& It was a few years ago, maybe three or four. I was doing a friend a favor and editing something for posting in our local online paper, The Abiquiu News. (I’m sure I’ll write later in this Log about Carol and Brian Bondy’s nice little effort to do something important for our community. If I forget to, remind me. In the meantime, you can subscribe.)
The copy I’d been sent had something to do with the annual volunteer mid-winter count of bald eagles hanging around the big lake behind the Abiquiu reservoir. When they say mid-winter, they mean mid-winter. This year, it’ll be January 9th. It’s beyond me why people unsnuggle from their warm beds on a weekend morning to go sit in rubber boats freezing their patooties and peering through binoculars at big birds. It ain’t for the free coffee, is it? Don’t get me wrong: I’m glad they do it. They tell me results of this bird-peeping helps bring those big bald bombers back from the edge of extinction. That’s good. I like bald eagles. (Someday, I’ll write about one of those guys, too — remind me if I don’t.)
The point of all this, though, isn’t bald eagles or frozen butts.

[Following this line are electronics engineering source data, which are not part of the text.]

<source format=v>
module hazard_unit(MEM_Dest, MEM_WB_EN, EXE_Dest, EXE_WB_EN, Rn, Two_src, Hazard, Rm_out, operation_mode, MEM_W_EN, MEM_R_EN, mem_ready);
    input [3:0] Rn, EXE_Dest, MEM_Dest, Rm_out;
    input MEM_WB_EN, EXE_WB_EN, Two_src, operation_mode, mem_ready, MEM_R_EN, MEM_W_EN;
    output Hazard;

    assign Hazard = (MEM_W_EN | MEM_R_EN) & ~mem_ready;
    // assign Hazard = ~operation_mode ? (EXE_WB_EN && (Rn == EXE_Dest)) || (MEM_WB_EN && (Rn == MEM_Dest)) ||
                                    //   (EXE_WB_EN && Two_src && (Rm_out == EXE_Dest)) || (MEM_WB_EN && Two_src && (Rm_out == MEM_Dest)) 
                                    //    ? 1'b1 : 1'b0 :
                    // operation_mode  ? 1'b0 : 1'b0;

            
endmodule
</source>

I was starting to tell you about this copy I was editing. It was an appeal for volunteers to participate in the bird watch, and assuring readers that it would be done-and-over-with in plenty of time for everybody to get back home and watch our sometime-resident starlet, an up-and-comer named Shirley MacClain, in her first appearance on a popular PBS tv series. The writer of the copy, however, had spelled the name of the show wrong, so I corrected it to Downtown Abbey.

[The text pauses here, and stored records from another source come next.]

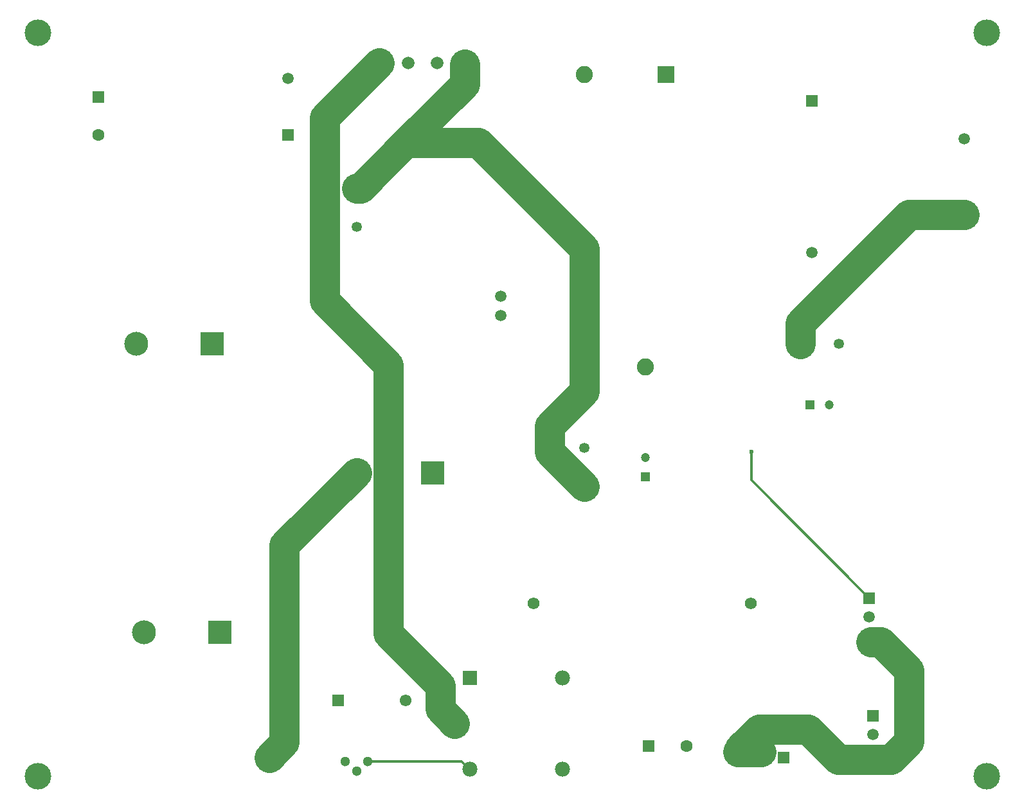
<source format=gbl>
G04*
G04 #@! TF.GenerationSoftware,Altium Limited,Altium Designer,23.4.1 (23)*
G04*
G04 Layer_Physical_Order=2*
G04 Layer_Color=16711680*
%FSLAX44Y44*%
%MOMM*%
G71*
G04*
G04 #@! TF.SameCoordinates,D707CC84-C655-447D-9D72-A261F95A4AE0*
G04*
G04*
G04 #@! TF.FilePolarity,Positive*
G04*
G01*
G75*
%ADD14C,0.3000*%
%ADD29C,1.3500*%
%ADD30R,1.3500X1.3500*%
%ADD36R,1.2000X1.2000*%
%ADD37C,1.2000*%
%ADD38R,1.3500X1.3500*%
%ADD50R,1.2000X1.2000*%
%ADD54C,1.5500*%
%ADD55R,1.5500X1.5500*%
%ADD59C,4.0000*%
%ADD60C,1.5750*%
%ADD61C,3.1500*%
%ADD62R,3.1500X3.1500*%
%ADD63C,3.5000*%
%ADD64R,1.5000X1.5000*%
%ADD65C,1.5000*%
%ADD66R,1.6650X1.6650*%
%ADD67C,1.6650*%
%ADD68R,1.6000X1.6000*%
%ADD69C,1.6000*%
%ADD70C,1.5080*%
%ADD71R,1.5080X1.5080*%
%ADD72R,1.5750X1.5750*%
%ADD73R,1.6000X1.6000*%
%ADD74C,2.2500*%
%ADD75R,2.2500X2.2500*%
%ADD76R,1.5000X1.5000*%
%ADD77R,1.9800X1.9800*%
%ADD78C,1.9350*%
%ADD79C,1.9800*%
%ADD80C,1.3000*%
%ADD81C,0.6000*%
%ADD82C,1.6950*%
D14*
X970000Y420250D02*
Y457500D01*
Y420250D02*
X1125250Y265000D01*
X464850Y50000D02*
X588635D01*
X598635Y40000D01*
X599000D01*
D29*
X750000Y462900D02*
D03*
X1085400Y600000D02*
D03*
X450000Y754600D02*
D03*
D30*
X750000Y412100D02*
D03*
X450000Y805400D02*
D03*
D36*
X1047500Y520000D02*
D03*
D37*
X1072500D02*
D03*
X830000Y450000D02*
D03*
D38*
X1034600Y600000D02*
D03*
D50*
X830000Y425000D02*
D03*
D54*
X514400Y130000D02*
D03*
D55*
X425600D02*
D03*
D59*
X1102500Y52500D02*
X1154069D01*
X355000Y75000D02*
Y335000D01*
X335000Y55000D02*
X355000Y75000D01*
X492032Y217968D02*
X560000Y150000D01*
X492032Y217968D02*
Y572468D01*
X355000Y335000D02*
X450000Y430000D01*
X407968Y656532D02*
X492032Y572468D01*
X750000Y570000D02*
Y725000D01*
X515000Y865000D02*
X592500Y942500D01*
X515000Y865000D02*
X610000D01*
X750000Y725000D01*
X455400Y805400D02*
X515000Y865000D01*
X450000Y805400D02*
X455400D01*
X592500Y942500D02*
Y968200D01*
X407968Y656532D02*
Y897968D01*
X480000Y970000D01*
X1034600Y600000D02*
Y627100D01*
X1177500Y770000D02*
X1250000D01*
X1034600Y627100D02*
X1177500Y770000D01*
X750000Y537500D02*
Y570000D01*
X703868Y458232D02*
X750000Y412100D01*
X703868Y458232D02*
Y491368D01*
X750000Y537500D01*
X1140000Y207500D02*
X1177500Y170000D01*
Y75932D02*
Y170000D01*
X1154069Y52500D02*
X1177500Y75932D01*
X1127500Y207500D02*
X1140000D01*
X1084253Y52500D02*
X1095000D01*
X1044253Y92500D02*
X1084253Y52500D01*
X955000Y67500D02*
X980000Y92500D01*
X1044253D01*
X952500Y62500D02*
X982500D01*
X560000Y119000D02*
X579000Y100000D01*
X560000Y119000D02*
Y150000D01*
D60*
X683000Y258000D02*
D03*
X969000D02*
D03*
X987500Y54750D02*
D03*
D61*
X170000Y220000D02*
D03*
X160000Y600000D02*
D03*
X450000Y430000D02*
D03*
D62*
X270000Y220000D02*
D03*
X260000Y600000D02*
D03*
X550000Y430000D02*
D03*
D63*
X30000Y1010000D02*
D03*
Y30000D02*
D03*
X1280000D02*
D03*
Y1010000D02*
D03*
D64*
X1050000Y920000D02*
D03*
D65*
Y720000D02*
D03*
X1250000Y770000D02*
D03*
Y870000D02*
D03*
X640002Y637298D02*
D03*
Y662698D02*
D03*
X360000Y950000D02*
D03*
D66*
X480000Y970000D02*
D03*
D67*
X518100D02*
D03*
X556200D02*
D03*
X594300D02*
D03*
D68*
X835000Y70000D02*
D03*
D69*
X885000D02*
D03*
X110000Y875000D02*
D03*
D70*
X1130000Y60000D02*
D03*
Y85000D02*
D03*
X1125250Y215000D02*
D03*
Y240000D02*
D03*
D71*
X1130000Y110000D02*
D03*
X1125250Y265000D02*
D03*
D72*
X1012500Y54750D02*
D03*
D73*
X110000Y925000D02*
D03*
D74*
X830000Y570000D02*
D03*
X750000D02*
D03*
Y955000D02*
D03*
D75*
X857500D02*
D03*
D76*
X360000Y875000D02*
D03*
D77*
X599000Y160000D02*
D03*
D78*
X579000Y100000D02*
D03*
D79*
X599000Y40000D02*
D03*
X721000D02*
D03*
Y160000D02*
D03*
D80*
X435150Y50000D02*
D03*
X450000Y37300D02*
D03*
X464850Y50000D02*
D03*
D81*
X970000Y457500D02*
D03*
D82*
X335000Y55000D02*
D03*
M02*

</source>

Aside from breaking blah-blah on cable, the World Series and some other championship sports events, I don’t watch a helluva lot of television (let me tell you about local tv news, someday – pu-leeese don’t let me forget), and I particularly shy away from those “series” shows, where they hook you with a mystery in the first episode and drag you through eight weeks of inane sleep-inducing red-herrings and plot-rehash until they unveil final solution, which any single-celled animal has figured out by the end of week two. That is to say I was clueless when it came to the New World of television soap operas, and particularly unaware of Downton Abbey. Hadn’t heard of it.
Be assured I heard about it.
To assuage my cluelessness, I felt obliged to watch the next installment. I haven’t missed one since. Which means I was securely settled in my chaise this evening, wondering if I had missed Laura Linney (oh, the lovely Laura Linney) introducing us to the first installment of the final season of the soap-opera-to-end-all-soap-operas, Downton — and I don’t mean Downtown — Abbey.
In the British Isles, of course, they already know how this all ends. Over There, they aired the concluding nine weeks of the final season last fall, ending with must have been a satisfying finale (how could Downton Abbey be anything but satisfying?) as a Christmas present to Brits, Scots and Irishpeep. Over There, the damned Redcoats already know the answers to a million questions we now have Over Here: Can there be honor among blackmailers; can true love trump wrinkled old bodies; are glorious young women forever doomed to exist as corporate crones; is Mr. Green’s murderer in fact somebody we love; will auctioneers feast on the detritus of Downton; can tormented gay footmen finally find peace; and can gentle old souls can be happy with cold old maids.
And, dammit, Over There they already know who dies in the next eight weeks. Somebody’s gotta die. Julian Fellows, who created this theater of masterpiece, is nothing if not cruel. But Julian: Not Maggie Smith, I hope. Without her, who would be left to utter Violet’s marvelous acerbic one-liner causticisms, such as tonight’s question to the do-gooding Isobel: “Does it ever get cold on the moral high ground?”
I’m staying away from Brit Twitter, which doubtless will give me all the answers too soon. But I’m not avoiding single-cell organisms — they don’t have a clue. Bring it on, Downton, I’m awaiting answers. The bald eagle count will have to wait.
& Still wondering what the hell happened to Laura Linney, I’m outta here.